Under a blue summer English sky, I continue this non-linear quest of Fellowship proportions to get my health back to something that won’t trouble the emergency room of a country without socialist medical treatment. You can probably guess which one.
This week just finished, one minor health setback but one major thing finally ticked off the medical list. In addition, and finally without giving up yet again, I’ve managed to back-up everything digital I still possess from the last 15 years or so to various clouds. And, I’ve made significant, possibly breakthrough, progress on rescoping my work plans for the long term.
So, a good week, ending with my favorite rural walk to date in this part of England. After the obligatory few miles of road and meadow and country lane, five miles of this route became a meandering well-worn footpath, a narrow hinterland between fields of barley and corn and a twisty, shallow, slow-moving brook that oft disappeared into copses and spinneys and woods. The evening was hot and cloud cover increasingly elusive, so the shade of many trees was quietly thanked, and the temptation, at stumbling across a shaded pool, of stripping off and jumping in was only narrowly resisted.
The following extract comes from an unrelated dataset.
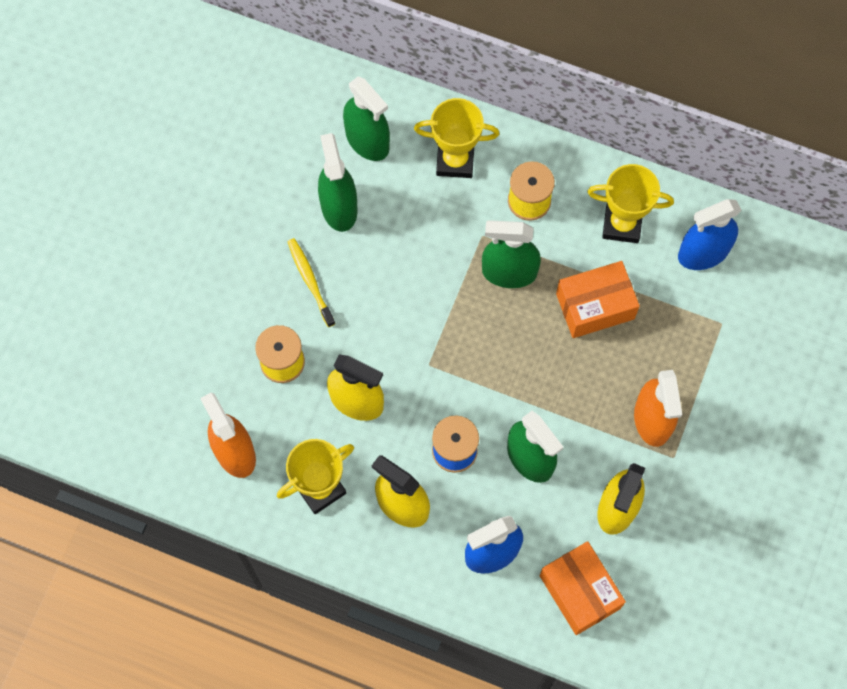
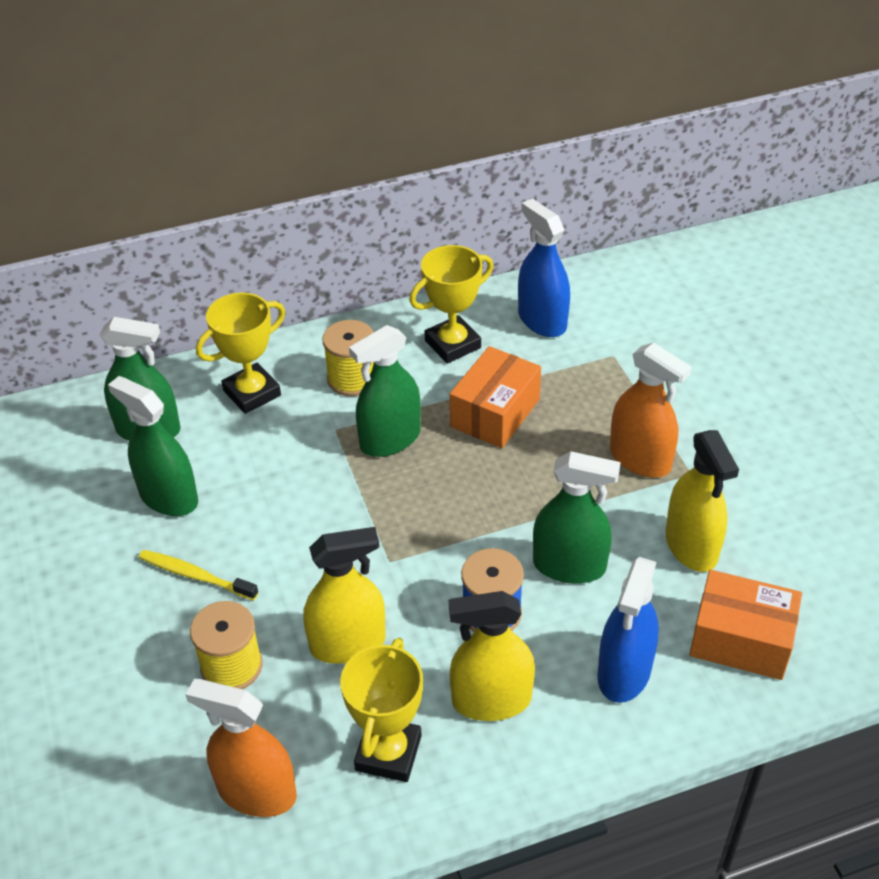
camera: 40 degrees left, 25 degrees down
(703, 253) = (542, 320): blue spray bottle -> blue spray bottle turned 120 degrees clockwise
The footpath eventually turned away from the brook and trundled over a small hill, a copse to the right, becoming a bridleway of pitted, horseshoe-shaped ruts in dried soil. The path opened onto a road; houses, a church, rural English civilization. I cooled down in a gentrified rural pub, lemonade and ice rushing through me, and watched the sun set over a Nottinghamshire, or possibly a Leicestershire, hill of maize.
As the dusk fragmented into night, I strode to the next village, a mile and half again north. One footpath, a half-guessed jump across a stream in the increasing gloom, and wading up a hill of stout and unyielding corn. Behind me, the July harvest full moon, tinged pink but full and wide and slightly paler, a little more translucent than the previous, rose slowly above the ridge to the South.
I reached the bus stop, calculated the walk (9.5 miles; not epic, but not insignificant), and watched the moon inch upwards as the sky moved through the last few shades of blue before black. Tomorrow it’s back to typing and doing digital administration for a few days. But these walks, under a big sky, away from the babble of people and the industry of life, help; it’s not just the body that needs to repair, decompress, revitalize, rebuild, but sometimes the mind as well.